== Provided passage ==
After initially deciding in early April to refund washed out investors from March’s Black Thursday crash, on Tuesday, larger MKR holders dominated a vote and decided against making whole the same investors who lost a cumulative $8.33 million. Only 38 unique votes were cast, the equivalent of 8.74% of all MKR token holders. Participants were incentivized to vote against any compensation because additional printing of MKR would dilute the value of their holdings.
The tBTC network, which launched earlier this year but quickly pulled the plug, has relaunched “with unprecedented security measures in place,” allowing users to deposit and redeem Bitcoin in DeFi without intermediaries. Users can now exchange BTC for tBTC, an ERC-20 token for use on DeFi platforms. At a 1:1 rate, “each TBTC is fully backed and matched by at least 1 BTC held in reserve.”
After a wild three-day launch and then crash in August, last Friday, DeFi token YAM relaunched. By Monday, it had its first rebase, with $571,000 in yUSD added to its treasury.
In a blog post, Joel Monegro of Placeholder Capital examines the common “buyback-and-burn” model and points out that though this model works for currencies, it has pitfalls, particularly for governance tokens. He writes, “when it comes to capital assets like governance tokens, issuance is key to capitalization and burning can get in the way of growing fundamental value.” He defines currency as an asset whose value comes from exchange, such as to consumer goods or services. However, an asset used for governance or equity participation is capital. He cites MKR and ZRX as examples of networks that generate income in ETH but then redistribute value via their governance tokens. He says that, if you draw an analogy to buybacks in the equities world, stock buybacks typically do not result in shares being destroyed — they tend to be held by the company as treasury shares, and just reduce the number of outstanding shares.

== Data under study ==
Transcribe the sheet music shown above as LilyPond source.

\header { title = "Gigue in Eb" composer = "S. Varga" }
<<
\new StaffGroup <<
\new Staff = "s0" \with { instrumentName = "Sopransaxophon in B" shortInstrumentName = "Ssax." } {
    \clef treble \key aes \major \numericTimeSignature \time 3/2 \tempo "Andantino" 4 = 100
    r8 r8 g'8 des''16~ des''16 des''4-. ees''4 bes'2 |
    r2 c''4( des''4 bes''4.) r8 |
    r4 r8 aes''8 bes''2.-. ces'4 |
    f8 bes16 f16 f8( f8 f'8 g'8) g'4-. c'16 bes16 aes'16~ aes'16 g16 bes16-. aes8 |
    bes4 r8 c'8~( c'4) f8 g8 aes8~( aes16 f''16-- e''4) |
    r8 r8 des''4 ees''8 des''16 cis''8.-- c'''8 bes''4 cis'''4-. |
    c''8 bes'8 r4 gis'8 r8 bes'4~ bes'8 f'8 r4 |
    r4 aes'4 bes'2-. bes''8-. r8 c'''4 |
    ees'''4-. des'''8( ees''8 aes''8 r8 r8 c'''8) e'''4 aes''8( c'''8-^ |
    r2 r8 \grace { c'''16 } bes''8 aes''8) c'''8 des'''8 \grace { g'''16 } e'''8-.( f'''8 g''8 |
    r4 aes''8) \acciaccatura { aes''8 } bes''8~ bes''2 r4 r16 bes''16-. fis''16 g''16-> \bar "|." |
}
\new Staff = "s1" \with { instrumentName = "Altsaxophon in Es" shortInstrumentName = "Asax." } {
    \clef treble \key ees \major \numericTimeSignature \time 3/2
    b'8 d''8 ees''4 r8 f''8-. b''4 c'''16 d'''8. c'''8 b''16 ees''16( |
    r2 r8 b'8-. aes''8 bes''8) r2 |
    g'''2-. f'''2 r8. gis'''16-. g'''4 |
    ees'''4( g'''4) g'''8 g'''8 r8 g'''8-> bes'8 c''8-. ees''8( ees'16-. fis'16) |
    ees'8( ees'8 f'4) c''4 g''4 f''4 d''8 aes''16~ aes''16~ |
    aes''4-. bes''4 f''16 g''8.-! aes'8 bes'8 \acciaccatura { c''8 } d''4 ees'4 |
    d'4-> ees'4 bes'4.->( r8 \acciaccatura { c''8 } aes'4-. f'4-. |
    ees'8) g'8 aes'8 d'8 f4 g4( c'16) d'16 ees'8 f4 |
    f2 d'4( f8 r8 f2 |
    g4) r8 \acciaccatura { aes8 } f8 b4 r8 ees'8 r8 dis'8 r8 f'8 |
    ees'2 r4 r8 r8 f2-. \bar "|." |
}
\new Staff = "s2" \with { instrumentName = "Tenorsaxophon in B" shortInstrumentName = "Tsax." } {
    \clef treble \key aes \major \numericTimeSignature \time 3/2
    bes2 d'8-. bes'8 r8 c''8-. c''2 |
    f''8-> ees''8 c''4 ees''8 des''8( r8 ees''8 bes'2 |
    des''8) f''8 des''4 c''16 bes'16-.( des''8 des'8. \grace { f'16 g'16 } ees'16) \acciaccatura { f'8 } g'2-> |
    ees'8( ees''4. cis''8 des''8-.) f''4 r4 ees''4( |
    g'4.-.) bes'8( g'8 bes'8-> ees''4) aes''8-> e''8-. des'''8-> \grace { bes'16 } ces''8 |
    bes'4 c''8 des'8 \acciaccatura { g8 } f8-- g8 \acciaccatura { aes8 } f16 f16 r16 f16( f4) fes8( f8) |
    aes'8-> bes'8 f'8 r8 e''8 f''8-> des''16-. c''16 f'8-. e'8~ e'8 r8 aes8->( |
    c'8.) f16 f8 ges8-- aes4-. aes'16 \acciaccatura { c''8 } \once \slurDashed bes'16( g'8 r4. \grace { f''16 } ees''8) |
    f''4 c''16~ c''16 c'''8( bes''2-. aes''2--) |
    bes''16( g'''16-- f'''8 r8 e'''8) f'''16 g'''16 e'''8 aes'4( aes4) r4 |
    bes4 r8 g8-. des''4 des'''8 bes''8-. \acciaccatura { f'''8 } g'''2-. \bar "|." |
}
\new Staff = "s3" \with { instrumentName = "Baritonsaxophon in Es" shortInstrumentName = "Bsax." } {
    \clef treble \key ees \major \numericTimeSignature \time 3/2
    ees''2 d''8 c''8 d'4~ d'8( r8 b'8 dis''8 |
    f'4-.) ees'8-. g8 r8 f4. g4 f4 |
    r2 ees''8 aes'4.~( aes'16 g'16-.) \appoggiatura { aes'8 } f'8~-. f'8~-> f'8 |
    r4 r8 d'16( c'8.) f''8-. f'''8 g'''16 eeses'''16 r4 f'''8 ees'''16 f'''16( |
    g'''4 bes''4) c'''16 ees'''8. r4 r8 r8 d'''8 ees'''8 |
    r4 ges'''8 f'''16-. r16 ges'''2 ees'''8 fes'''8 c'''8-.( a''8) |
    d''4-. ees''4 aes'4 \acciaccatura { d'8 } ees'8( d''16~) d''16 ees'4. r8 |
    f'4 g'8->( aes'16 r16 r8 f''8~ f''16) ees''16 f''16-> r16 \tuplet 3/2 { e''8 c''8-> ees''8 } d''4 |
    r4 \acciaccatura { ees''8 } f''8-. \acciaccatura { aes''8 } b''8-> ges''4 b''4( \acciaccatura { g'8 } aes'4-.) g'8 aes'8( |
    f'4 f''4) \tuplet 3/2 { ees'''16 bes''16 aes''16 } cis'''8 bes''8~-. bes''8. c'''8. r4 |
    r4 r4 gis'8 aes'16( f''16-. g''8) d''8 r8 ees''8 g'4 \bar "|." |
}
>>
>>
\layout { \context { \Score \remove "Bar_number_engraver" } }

== Activity A ==
According to the DeFi news roundup, how many unique votes were cast when MKR holders decided against compensating the Black Thursday investors?
== Activity B ==
Pull out the text of the DeFi news roundup from "The tBTC network, which" up to and including "to its treasury.", copied word for word.

== Response area A ==
38 unique votes were cast.

== Response area B ==
The tBTC network, which launched earlier this year but quickly pulled the plug, has relaunched “with unprecedented security measures in place,” allowing users to deposit and redeem Bitcoin in DeFi without intermediaries. Users can now exchange BTC for tBTC, an ERC-20 token for use on DeFi platforms. At a 1:1 rate, “each TBTC is fully backed and matched by at least 1 BTC held in reserve.”
After a wild three-day launch and then crash in August, last Friday, DeFi token YAM relaunched. By Monday, it had its first rebase, with $571,000 in yUSD added to its treasury.